Mon fils est un enfant discret. Timide, réservé, en retrait. Devant un groupe, il observe, il repère. Et puis il commence à remuer, signe qu’il aimerait bien rejoindre les autres. Il y va rarement, et quand il y va, le groupe soudé le rejette parfois. Difficile de s’intégrer quand on est autant dans la réserve, qu’on a grandi seul, sans frère ni soeur, sans la compagnie des autres enfants. La première année de maternelle a été compliquée. Il était souvent seul, n’était jamais invité aux anniversaires, n’avait pas d’amis. A l’entrée en deuxième année j’ai vu beaucoup d’espoir de sociabilisation en découvrant la nouvelle instit, très maternelle, très à l’écoute. Elle a pris le temps pour mon bonhomme et a refusé de le laisser de côté.

Et une chose nouvelle est arrivée, un jour du tout début de l’année. Il est rentré de l’école et m’a parlé de Loris. Loris par ci Loris par là, je ne l’avais jamais vu aussi enthousiaste à propos d’un copain. J’ai eu un peu peur que le fameux Loris soit une fois de plus la terreur de la classe, le meneur qui le traînerait dans sa cour. Et puis au bout de quelques jours alors que j’allais le chercher, je l’entends « Salut Loris ! » et en retour un « Salut S. ! ». A ce moment j’ai dit « ah ben voilà le fameux Loris ! » exactement en même temps que sa maman qui disait « ah ben voilà le fameux S. ! »

Grand, très souriant, incroyablement poli, voilà donc Loris, l’ami de mon garçon. Son premier et unique ami.

De jour en jour on fait connaissance. Loris est adorable, s’exprime de façon assez étrange lorsqu’il cherche ses mots en tapotant ses doigts et en regardant ailleurs, mais toujours avec une très belle diction, et surtout beaucoup de gentillesse. Il est drôle. Parfois d’un coup il s’enflamme, et sa mère doit le calmer pour qu’il ne s’excite pas trop violemment.

Il est dans la section des grands, il a donc presque 2 ans de plus que mon fils. Au fil du temps j’apprends qu’il est accompagné d’une AVS en classe. Je ne sais pas pourquoi et je ne cherche de toutes façons pas à savoir.
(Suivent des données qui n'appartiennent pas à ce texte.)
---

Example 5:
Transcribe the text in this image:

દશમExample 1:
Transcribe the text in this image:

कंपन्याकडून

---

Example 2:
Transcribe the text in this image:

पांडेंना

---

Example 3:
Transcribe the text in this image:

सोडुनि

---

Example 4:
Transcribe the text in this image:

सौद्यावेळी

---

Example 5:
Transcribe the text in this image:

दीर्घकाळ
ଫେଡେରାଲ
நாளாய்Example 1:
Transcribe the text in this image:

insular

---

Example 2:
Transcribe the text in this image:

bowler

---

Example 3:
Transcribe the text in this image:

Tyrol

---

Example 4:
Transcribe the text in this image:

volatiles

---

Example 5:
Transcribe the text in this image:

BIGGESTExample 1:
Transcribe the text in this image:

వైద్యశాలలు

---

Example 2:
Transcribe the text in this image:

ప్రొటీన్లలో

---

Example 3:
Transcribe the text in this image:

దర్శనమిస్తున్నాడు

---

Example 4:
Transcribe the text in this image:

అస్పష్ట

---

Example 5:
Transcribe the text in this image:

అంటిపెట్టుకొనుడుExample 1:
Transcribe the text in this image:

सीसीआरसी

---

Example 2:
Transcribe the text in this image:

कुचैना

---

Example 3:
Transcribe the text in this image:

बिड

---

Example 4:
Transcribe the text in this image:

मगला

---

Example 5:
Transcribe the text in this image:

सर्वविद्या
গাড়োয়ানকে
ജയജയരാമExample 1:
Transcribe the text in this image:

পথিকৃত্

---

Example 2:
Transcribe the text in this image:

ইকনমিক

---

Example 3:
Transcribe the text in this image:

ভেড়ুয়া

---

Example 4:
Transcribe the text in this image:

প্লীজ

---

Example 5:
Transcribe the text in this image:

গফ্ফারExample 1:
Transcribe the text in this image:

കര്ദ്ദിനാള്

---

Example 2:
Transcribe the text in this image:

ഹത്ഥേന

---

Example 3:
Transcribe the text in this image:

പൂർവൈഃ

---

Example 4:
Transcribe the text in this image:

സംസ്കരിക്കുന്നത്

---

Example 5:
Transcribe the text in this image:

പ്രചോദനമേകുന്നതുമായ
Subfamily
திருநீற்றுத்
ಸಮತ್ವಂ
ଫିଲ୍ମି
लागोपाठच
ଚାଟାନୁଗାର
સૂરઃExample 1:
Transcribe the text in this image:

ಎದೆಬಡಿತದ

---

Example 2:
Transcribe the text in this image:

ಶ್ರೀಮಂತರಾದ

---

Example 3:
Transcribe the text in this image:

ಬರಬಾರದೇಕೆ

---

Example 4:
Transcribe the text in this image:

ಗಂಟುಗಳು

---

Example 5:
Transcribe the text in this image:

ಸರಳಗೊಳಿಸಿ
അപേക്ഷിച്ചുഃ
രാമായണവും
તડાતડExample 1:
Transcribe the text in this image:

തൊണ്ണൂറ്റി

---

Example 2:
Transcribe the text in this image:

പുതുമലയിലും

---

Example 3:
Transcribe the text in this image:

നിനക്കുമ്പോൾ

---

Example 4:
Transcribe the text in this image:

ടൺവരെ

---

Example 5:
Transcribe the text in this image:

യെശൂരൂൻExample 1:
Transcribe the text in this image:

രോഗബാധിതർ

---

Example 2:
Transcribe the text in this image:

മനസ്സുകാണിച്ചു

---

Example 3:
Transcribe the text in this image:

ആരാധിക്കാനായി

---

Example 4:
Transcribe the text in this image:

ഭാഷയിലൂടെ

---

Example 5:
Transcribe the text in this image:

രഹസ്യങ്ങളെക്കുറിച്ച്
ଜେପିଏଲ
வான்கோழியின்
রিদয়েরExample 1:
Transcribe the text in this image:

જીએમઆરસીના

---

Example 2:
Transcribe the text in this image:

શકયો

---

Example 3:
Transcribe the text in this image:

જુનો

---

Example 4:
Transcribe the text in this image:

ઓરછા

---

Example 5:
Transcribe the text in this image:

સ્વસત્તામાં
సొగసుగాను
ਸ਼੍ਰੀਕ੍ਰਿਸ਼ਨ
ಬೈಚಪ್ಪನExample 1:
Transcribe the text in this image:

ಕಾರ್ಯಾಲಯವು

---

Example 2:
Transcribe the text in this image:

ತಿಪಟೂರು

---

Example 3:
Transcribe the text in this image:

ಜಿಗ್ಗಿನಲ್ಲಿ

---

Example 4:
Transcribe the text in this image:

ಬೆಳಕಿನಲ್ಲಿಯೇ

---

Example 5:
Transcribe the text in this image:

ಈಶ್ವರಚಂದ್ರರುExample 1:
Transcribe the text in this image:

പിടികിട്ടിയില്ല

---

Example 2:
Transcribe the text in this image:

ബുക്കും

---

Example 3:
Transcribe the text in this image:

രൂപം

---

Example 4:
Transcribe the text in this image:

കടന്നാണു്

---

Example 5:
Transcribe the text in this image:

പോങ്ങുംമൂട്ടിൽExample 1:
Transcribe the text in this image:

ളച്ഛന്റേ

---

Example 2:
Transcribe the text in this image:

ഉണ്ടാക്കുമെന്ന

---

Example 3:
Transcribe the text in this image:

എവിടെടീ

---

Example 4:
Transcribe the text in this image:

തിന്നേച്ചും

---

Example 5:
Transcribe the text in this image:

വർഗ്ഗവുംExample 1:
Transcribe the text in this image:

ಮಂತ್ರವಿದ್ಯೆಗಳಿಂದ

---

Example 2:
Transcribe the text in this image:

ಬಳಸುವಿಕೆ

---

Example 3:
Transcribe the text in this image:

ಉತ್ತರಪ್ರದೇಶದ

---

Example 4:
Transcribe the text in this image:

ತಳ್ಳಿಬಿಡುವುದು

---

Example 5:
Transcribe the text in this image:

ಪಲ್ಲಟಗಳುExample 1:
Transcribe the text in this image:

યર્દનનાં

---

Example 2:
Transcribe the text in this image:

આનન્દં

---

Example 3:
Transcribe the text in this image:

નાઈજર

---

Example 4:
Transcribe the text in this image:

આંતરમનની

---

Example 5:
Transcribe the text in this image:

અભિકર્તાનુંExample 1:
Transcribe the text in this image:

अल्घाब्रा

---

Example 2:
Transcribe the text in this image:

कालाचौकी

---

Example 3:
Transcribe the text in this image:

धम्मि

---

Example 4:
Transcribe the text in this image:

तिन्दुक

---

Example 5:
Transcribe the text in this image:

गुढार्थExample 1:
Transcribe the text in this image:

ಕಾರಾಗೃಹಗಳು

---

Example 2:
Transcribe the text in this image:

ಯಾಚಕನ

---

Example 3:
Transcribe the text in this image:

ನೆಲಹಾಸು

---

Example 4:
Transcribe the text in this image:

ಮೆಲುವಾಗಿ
Un jour on décide d’aller au parc tous ensemble, les 2 garçons, les petits frères et soeurs et les mamans. Avant la sortie, Elizabeth, la maman de Loris me prend à l’écart et semble hésitante. Elle me dit « oui, euh.. écoute il fallait que je te prévienne, mais euh…. Loris, comment dire…. Loris est autiste en fait. Voilà, on savait pas trop comment vous le dire, mais voilà. »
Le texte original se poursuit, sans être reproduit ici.